Thursday, September 30, 2010

Ron Matusalem, 15-year Gran Reserva

The tale of a family can almost always be counted on to be filled with mystery, intrigue and a litany of interesting characters. Rare is the family for whom this is more true then the family Alvarez who own, and have successfully run, the Matusalem & Co. distillery ( ).

     Dr. Claudio Alvarez, current owner, can trace his roots directly to his great-grandfather who started the company in 1872 with his brother and one other partner after they emigrated from Spain to Santiago, Cuba. Some internet research says that Matusalem was first distilled in Cuba as far back as 1792 but that is not verified by the company website. Dr Alvarez has now brought his son on board with the company, to continue a family tradition that they have worked zealously for through war, dictatorship and over a century of economic flux. Did you know that at one point (the 1940's), Matusalem was over 50% of the Cuban rum market?

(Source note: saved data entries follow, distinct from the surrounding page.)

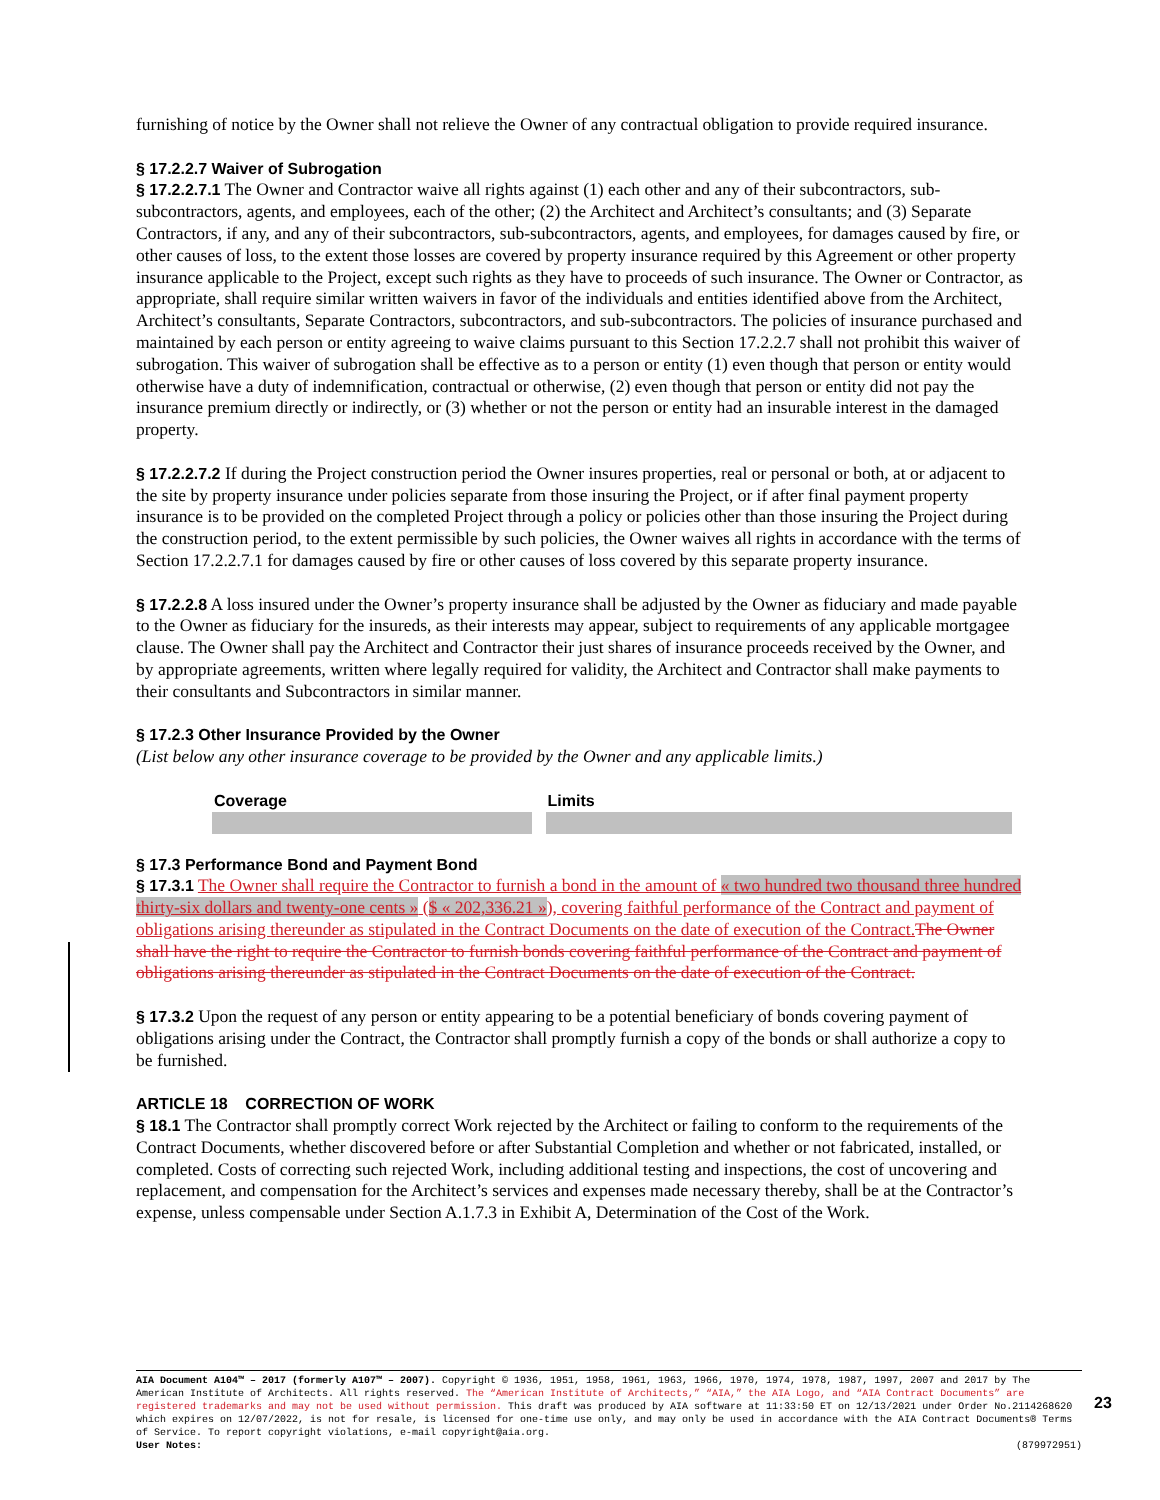furnishing of notice by the Owner shall not relieve the Owner of any contractual obligation to provide required insurance.
§ 17.2.2.7 Waiver of Subrogation
§ 17.2.2.7.1 The Owner and Contractor waive all rights against (1) each other and any of their subcontractors, sub-subcontractors, agents, and employees, each of the other; (2) the Architect and Architect’s consultants; and (3) Separate Contractors, if any, and any of their subcontractors, sub-subcontractors, agents, and employees, for damages caused by fire, or other causes of loss, to the extent those losses are covered by property insurance required by this Agreement or other property insurance applicable to the Project, except such rights as they have to proceeds of such insurance. The Owner or Contractor, as appropriate, shall require similar written waivers in favor of the individuals and entities identified above from the Architect, Architect’s consultants, Separate Contractors, subcontractors, and sub-subcontractors. The policies of insurance purchased and maintained by each person or entity agreeing to waive claims pursuant to this Section 17.2.2.7 shall not prohibit this waiver of subrogation. This waiver of subrogation shall be effective as to a person or entity (1) even though that person or entity would otherwise have a duty of indemnification, contractual or otherwise, (2) even though that person or entity did not pay the insurance premium directly or indirectly, or (3) whether or not the person or entity had an insurable interest in the damaged property.
§ 17.2.2.7.2 If during the Project construction period the Owner insures properties, real or personal or both, at or adjacent to the site by property insurance under policies separate from those insuring the Project, or if after final payment property insurance is to be provided on the completed Project through a policy or policies other than those insuring the Project during the construction period, to the extent permissible by such policies, the Owner waives all rights in accordance with the terms of Section 17.2.2.7.1 for damages caused by fire or other causes of loss covered by this separate property insurance.
§ 17.2.2.8 A loss insured under the Owner’s property insurance shall be adjusted by the Owner as fiduciary and made payable to the Owner as fiduciary for the insureds, as their interests may appear, subject to requirements of any applicable mortgagee clause. The Owner shall pay the Architect and Contractor their just shares of insurance proceeds received by the Owner, and by appropriate agreements, written where legally required for validity, the Architect and Contractor shall make payments to their consultants and Subcontractors in similar manner.
§ 17.2.3 Other Insurance Provided by the Owner
(List below any other insurance coverage to be provided by the Owner and any applicable limits.)
| Coverage | Limits |
| --- | --- |
§ 17.3 Performance Bond and Payment Bond
§ 17.3.1 The Owner shall require the Contractor to furnish a bond in the amount of « two hundred two thousand three hundred thirty-six dollars and twenty-one cents » ($ « 202,336.21 »), covering faithful performance of the Contract and payment of obligations arising thereunder as stipulated in the Contract Documents on the date of execution of the Contract. The Owner shall have the right to require the Contractor to furnish bonds covering faithful performance of the Contract and payment of obligations arising thereunder as stipulated in the Contract Documents on the date of execution of the Contract.
§ 17.3.2 Upon the request of any person or entity appearing to be a potential beneficiary of bonds covering payment of obligations arising under the Contract, the Contractor shall promptly furnish a copy of the bonds or shall authorize a copy to be furnished.
ARTICLE 18 CORRECTION OF WORK
§ 18.1 The Contractor shall promptly correct Work rejected by the Architect or failing to conform to the requirements of the Contract Documents, whether discovered before or after Substantial Completion and whether or not fabricated, installed, or completed. Costs of correcting such rejected Work, including additional testing and inspections, the cost of uncovering and replacement, and compensation for the Architect’s services and expenses made necessary thereby, shall be at the Contractor’s expense, unless compensable under Section A.1.7.3 in Exhibit A, Determination of the Cost of the Work.
AIA Document A104™ – 2017 (formerly A107™ – 2007). Copyright © 1936, 1951, 1958, 1961, 1963, 1966, 1970, 1974, 1978, 1987, 1997, 2007 and 2017 by The American Institute of Architects. All rights reserved. The “American Institute of Architects,” “AIA,” the AIA Logo, and “AIA Contract Documents” are registered trademarks and may not be used without permission. This draft was produced by AIA software at 11:33:50 ET on 12/13/2021 under Order No.2114268620 which expires on 12/07/2022, is not for resale, is licensed for one-time use only, and may only be used in accordance with the AIA Contract Documents® Terms of Service. To report copyright violations, e-mail copyright@aia.org.
User Notes: (879972951)
23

     Ron Matusalem Gran Reserva is made using the solera system which is used primarily for the production of Sherry, and is made (much like cognac) by rules which state that in the 12-year label, 12 year old rums are the youngest age of rum in your bottle... the casks will be stacked on top of each other (on their side) 4 layers high. Every three years, a portion of the bottom cask is bottled and sold. At that point, a portion of the cask (barrique in French) above it is syphoned off and added to the cask below it (to thus refill it to its original level). The top-most cask is topped with new rum, and the process continues.

     Sounds like alot of work? It is, and there are even mathematical formulas to calculate rate of loss from casks per year, average age of rum per cask, etc. The result? Layers upon layers of flavor and bouquet. But I digress.

Ron Matusalem, 12-year Gran Reserva,
Dominican Republic
$60 CAN (BC), $35 US, 30 Euro (Western Europe)
Best of Class & Double-Gold at 2008 San Fransisco Spirit Competition
  • very light caramel colors, hardly any orange/amber
  • fully intense nose; oak is hitting me immediately... none of the aromas I usually associate with rums. I like a sweeter style of rum (Pyrat for example) and this has only the softest whispers of vanilla and caramel in the background. Front and center I find the oak, yes, and a myriad of citrus and florals (Meyer lemon, some thyme or Bay leaf, red currants also come into play for me) - but it is the nuances of oak that dominate for me
  • an interesting palate: full flavored, the oak comes in with an easy drinking robust toasted almond flavor... lightly charred barrels I am assuming. Citrus is still there as well, and that slightly tart currant-like backdrop. Smooth finish, I'm drinking this sans ice or water, and feel the rum isn't suffering from any lack

     I feel like this is a Scotch drinkers rum; by which I mean, it is very well crafted, with alot of nuance that begs to be discovered (not hidden in cola and ice). I have just finished my first bottle of Ron Matusalem Gran Reserva, and never once did I feel the need to "water it down a little". It has marvellous balance on its own, and at room temperature, which I feel is a mark of master distilling. Well worth the money!



  1. what should I buy. This or Angostura 1919? Same $. I want to buy my first sipping rum. neat at low $. I am concern of this huge oak in RM15? I do not enjoy heavy char challenging bourbons but light char ones are fine. Buttery soft appealls to be over smooth tannic like bookers. I do however have foundness over tobacco leaf and smoke and chew that why thinking RM15

  2. I would go with the RM15 if you don't like a heavy char... Angostura is heavier if memory serves. However! RM15 is for you if you like a savory rum, not sweet - if you prefer vanilla notes in your rum, try Cruzan 12-year single barrel from the Virgin Islands or Diplimatico Gran Reserva from Venezuala.